- _Problem requirements_: Among the lines below, output only those between the line holding "We welcome our" and the line holding "Did you know? In Victoria...", inclusive, exactly as written and with no pictures.

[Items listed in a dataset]
⁂

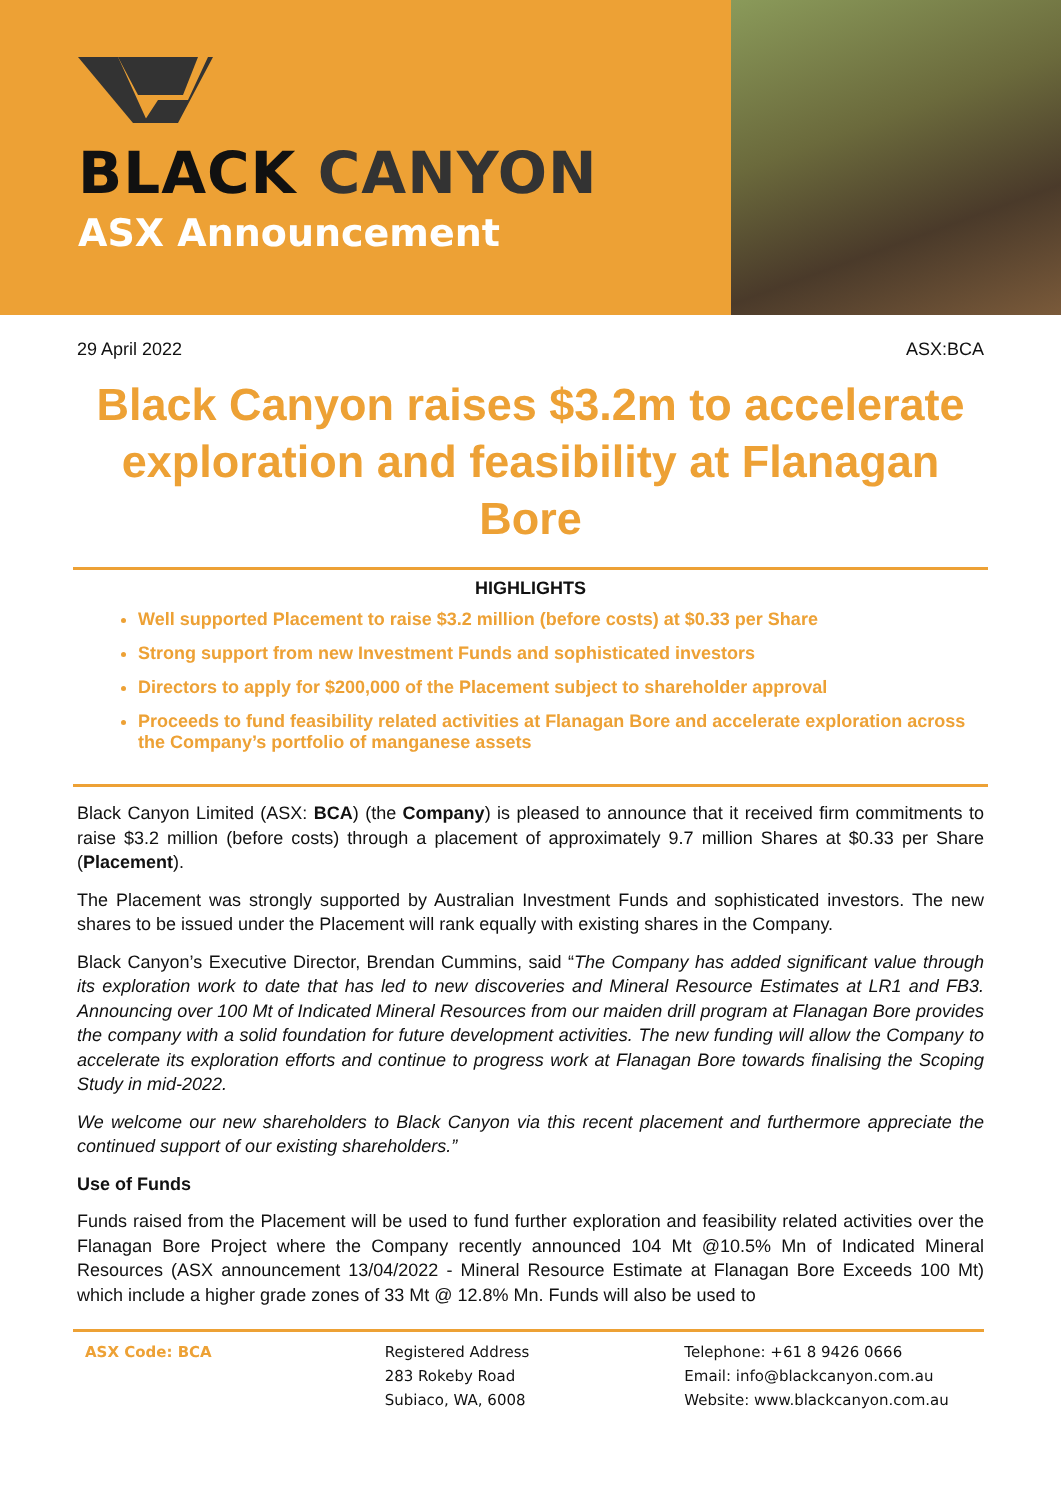BLACK CANYON
ASX Announcement
29 April 2022 ASX:BCA
Black Canyon raises $3.2m to accelerate exploration and feasibility at Flanagan Bore
HIGHLIGHTS
Well supported Placement to raise $3.2 million (before costs) at $0.33 per Share
Strong support from new Investment Funds and sophisticated investors
Directors to apply for $200,000 of the Placement subject to shareholder approval
Proceeds to fund feasibility related activities at Flanagan Bore and accelerate exploration across the Company’s portfolio of manganese assets
Black Canyon Limited (ASX: BCA) (the Company) is pleased to announce that it received firm commitments to raise $3.2 million (before costs) through a placement of approximately 9.7 million Shares at $0.33 per Share (Placement).
The Placement was strongly supported by Australian Investment Funds and sophisticated investors. The new shares to be issued under the Placement will rank equally with existing shares in the Company.
Black Canyon’s Executive Director, Brendan Cummins, said “The Company has added significant value through its exploration work to date that has led to new discoveries and Mineral Resource Estimates at LR1 and FB3. Announcing over 100 Mt of Indicated Mineral Resources from our maiden drill program at Flanagan Bore provides the company with a solid foundation for future development activities. The new funding will allow the Company to accelerate its exploration efforts and continue to progress work at Flanagan Bore towards finalising the Scoping Study in mid-2022.
We welcome our new shareholders to Black Canyon via this recent placement and furthermore appreciate the continued support of our existing shareholders.”
Use of Funds
Funds raised from the Placement will be used to fund further exploration and feasibility related activities over the Flanagan Bore Project where the Company recently announced 104 Mt @10.5% Mn of Indicated Mineral Resources (ASX announcement 13/04/2022 - Mineral Resource Estimate at Flanagan Bore Exceeds 100 Mt) which include a higher grade zones of 33 Mt @ 12.8% Mn. Funds will also be used to
ASX Code: BCA Registered Address
283 Rokeby Road
Subiaco, WA, 6008
Telephone: +61 8 9426 0666
Email: info@blackcanyon.com.au
Website: www.blackcanyon.com.au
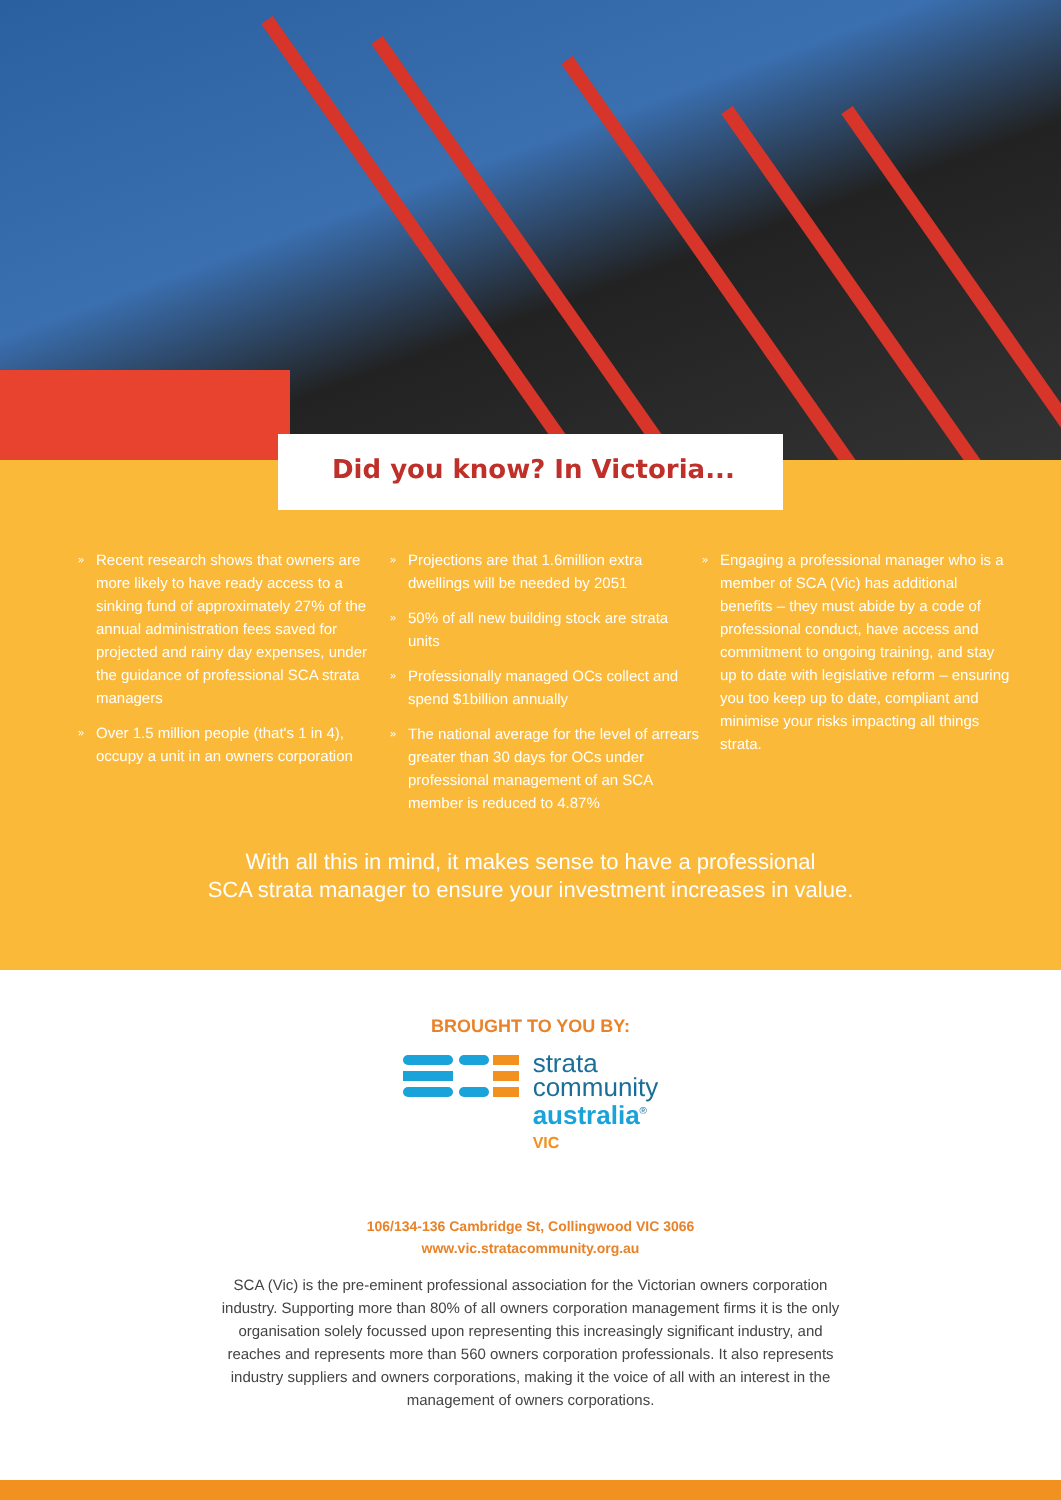Did you know? In Victoria...
» Recent research shows that owners are more likely to have ready access to a sinking fund of approximately 27% of the annual administration fees saved for projected and rainy day expenses, under the guidance of professional SCA strata managers
» Over 1.5 million people (that's 1 in 4), occupy a unit in an owners corporation
» Projections are that 1.6million extra dwellings will be needed by 2051
» 50% of all new building stock are strata units
» Professionally managed OCs collect and spend $1billion annually
» The national average for the level of arrears greater than 30 days for OCs under professional management of an SCA member is reduced to 4.87%
» Engaging a professional manager who is a member of SCA (Vic) has additional benefits – they must abide by a code of professional conduct, have access and commitment to ongoing training, and stay up to date with legislative reform – ensuring you too keep up to date, compliant and minimise your risks impacting all things strata.
With all this in mind, it makes sense to have a professional
SCA strata manager to ensure your investment increases in value.
BROUGHT TO YOU BY:
strata
community
australia<sup>®</sup>
VIC
106/134-136 Cambridge St, Collingwood VIC 3066
www.vic.stratacommunity.org.au
SCA (Vic) is the pre-eminent professional association for the Victorian owners corporation industry. Supporting more than 80% of all owners corporation management firms it is the only organisation solely focussed upon representing this increasingly significant industry, and reaches and represents more than 560 owners corporation professionals. It also represents industry suppliers and owners corporations, making it the voice of all with an interest in the management of owners corporations.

⁂

- _Solution to the exercise_:
We welcome our new shareholders to Black Canyon via this recent placement and furthermore appreciate the continued support of our existing shareholders.”
Use of Funds
Funds raised from the Placement will be used to fund further exploration and feasibility related activities over the Flanagan Bore Project where the Company recently announced 104 Mt @10.5% Mn of Indicated Mineral Resources (ASX announcement 13/04/2022 - Mineral Resource Estimate at Flanagan Bore Exceeds 100 Mt) which include a higher grade zones of 33 Mt @ 12.8% Mn. Funds will also be used to
ASX Code: BCA Registered Address
283 Rokeby Road
Subiaco, WA, 6008
Telephone: +61 8 9426 0666
Email: info@blackcanyon.com.au
Website: www.blackcanyon.com.au
Did you know? In Victoria...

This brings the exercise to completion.